My Lords, I thank the Minister for repeating the Answer to the Urgent Question from the Shadow Home Secretary in the Commons yesterday. Government Written Answers on 20 December last year and 19 June this year stated that where there are reasonable grounds to believe that an individual may be a victim of trafficking or modern slavery such individuals shall not be detained, but that there are no central records of such persons. However, the Government indicated yesterday, following a freedom of information request, that, contrary to the interpretation a reasonable person could put on the Written Answers, they did know of 507 individuals who had been detained.

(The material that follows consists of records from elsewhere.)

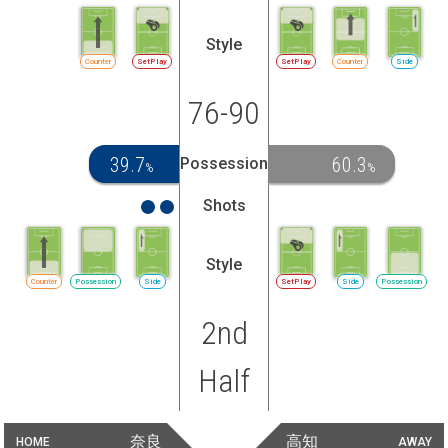
Style
Counter
SetPlay
SetPlay
Counter
Side
76-90
39.7
60.3
Possession
%
%
Shots
Style
Counter
Possession
Side
SetPlay
Side
Possession
2nd
Half
奈良
高知
HOME
AWAY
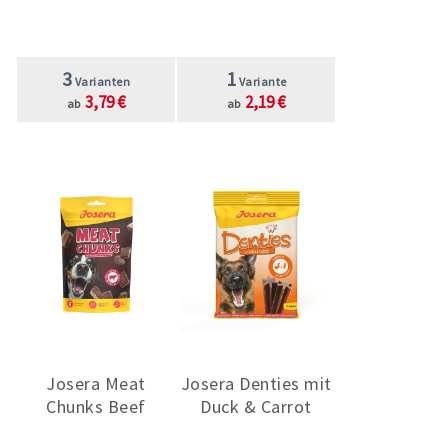
3
1
Varianten
Variante
3,79 €
2,19 €
ab
ab
Josera Meat
Josera Denties mit
Chunks Beef
Duck & Carrot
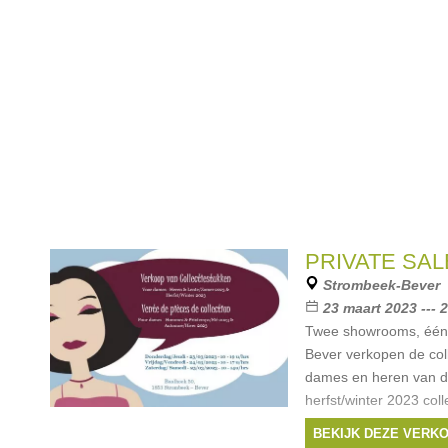
PRIVATE SAL
Strombeek-Bever
23 maart 2023 --- 
Twee showrooms, één 
Bever verkopen de col
dames en heren van d
herfst/winter 2023 colle
De deelnemende
BEKIJK DEZE VERK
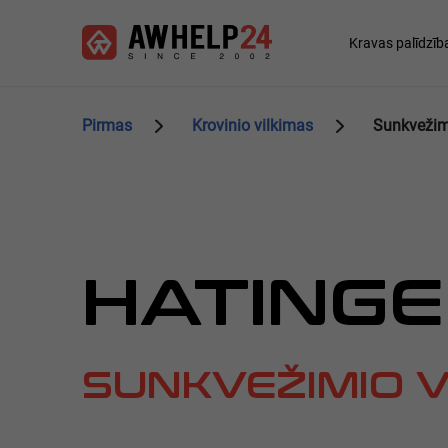
Pereiti
Slapukų valdymo skydelis
į
Main
Kravas palīdzīb
pagrindinį
navigation
turinį
Pirmas
Krovinio vilkimas
Sunkvežimi
HATING
SUNKVEŽIMIO V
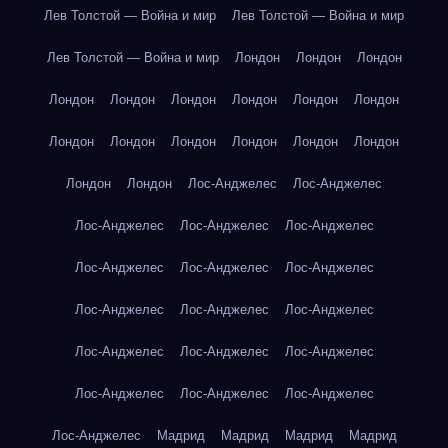
Лев Толстой — Война и мир
Лев Толстой — Война и мир
Лев Толстой — Война и мир
Лондон
Лондон
Лондон
Лондон
Лондон
Лондон
Лондон
Лондон
Лондон
Лондон
Лондон
Лондон
Лондон
Лондон
Лондон
Лондон
Лондон
Лос-Анджелес
Лос-Анджелес
Лос-Анджелес
Лос-Анджелес
Лос-Анджелес
Лос-Анджелес
Лос-Анджелес
Лос-Анджелес
Лос-Анджелес
Лос-Анджелес
Лос-Анджелес
Лос-Анджелес
Лос-Анджелес
Лос-Анджелес
Лос-Анджелес
Лос-Анджелес
Лос-Анджелес
Лос-Анджелес
Мадрид
Мадрид
Мадрид
Мадрид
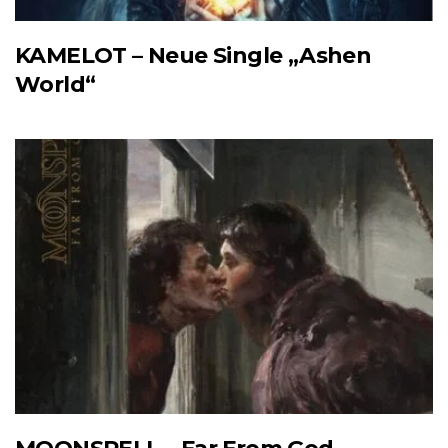
KAMELOT – Neue Single „Ashen
World“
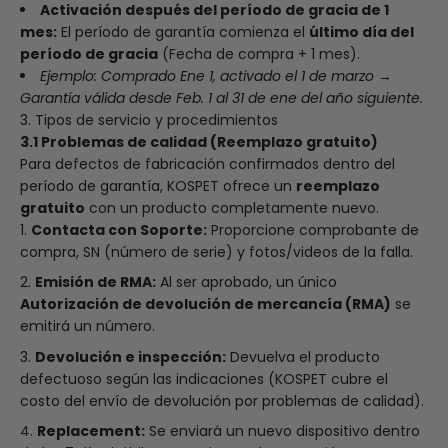
Activación después del período de gracia de 1
mes:
El período de garantía comienza el
último día
del
período de gracia
(Fecha de compra + 1 mes).
Ejemplo: Comprado
Ene
1, activado el 1 de marzo →
Garantía válida desde
Feb.
1 al 31 de ene del año siguiente.
3. Tipos de servicio y procedimientos
3.1 Problemas de calidad (Reemplazo gratuito)
Para defectos de fabricación confirmados dentro del
período de garantía, KOSPET ofrece un
reemplazo
gratuito
con un producto completamente nuevo.
Contacta con Soporte:
Proporcione comprobante de
compra, SN (número de serie) y fotos/videos de la falla.
Emisión de RMA:
Al ser aprobado, un único
Autorización de devolución de mercancía (RMA)
se
emitirá un número.
Devolución e inspección:
Devuelva el producto
defectuoso según las indicaciones (KOSPET cubre el
costo del envío de devolución por problemas de calidad).
Replacement:
Se enviará un nuevo dispositivo dentro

The Government said that the 507 who received a positive reasonable-grounds decision while in detention were then subsequently released within a few days in most cases. But for how long had they already been detained before they received that decision, and why in those 507 cases were trafficking and enslavement signs not picked up and resolved prior to any detention? It does not seem right that victims of trafficking and modern slavery should be locked up as immigration offenders at all. Why was the factual information apparently obtained from the FoI request withheld, presumably knowingly, from the Written Answers in December 2018 and last month? Will the Government explain the justification for, and reasoning behind, the troubling assertion by the Immigration Minister in the Commons yesterday that,

“a Freedom of Information request will elicit different data to that which is available in parliamentary questions”?—[Official Report, Commons, 17/7/19; col. 861.]

How in a democracy can a Government be held to account when they apparently knowingly seek to withhold some available factual information being sought through a parliamentary question?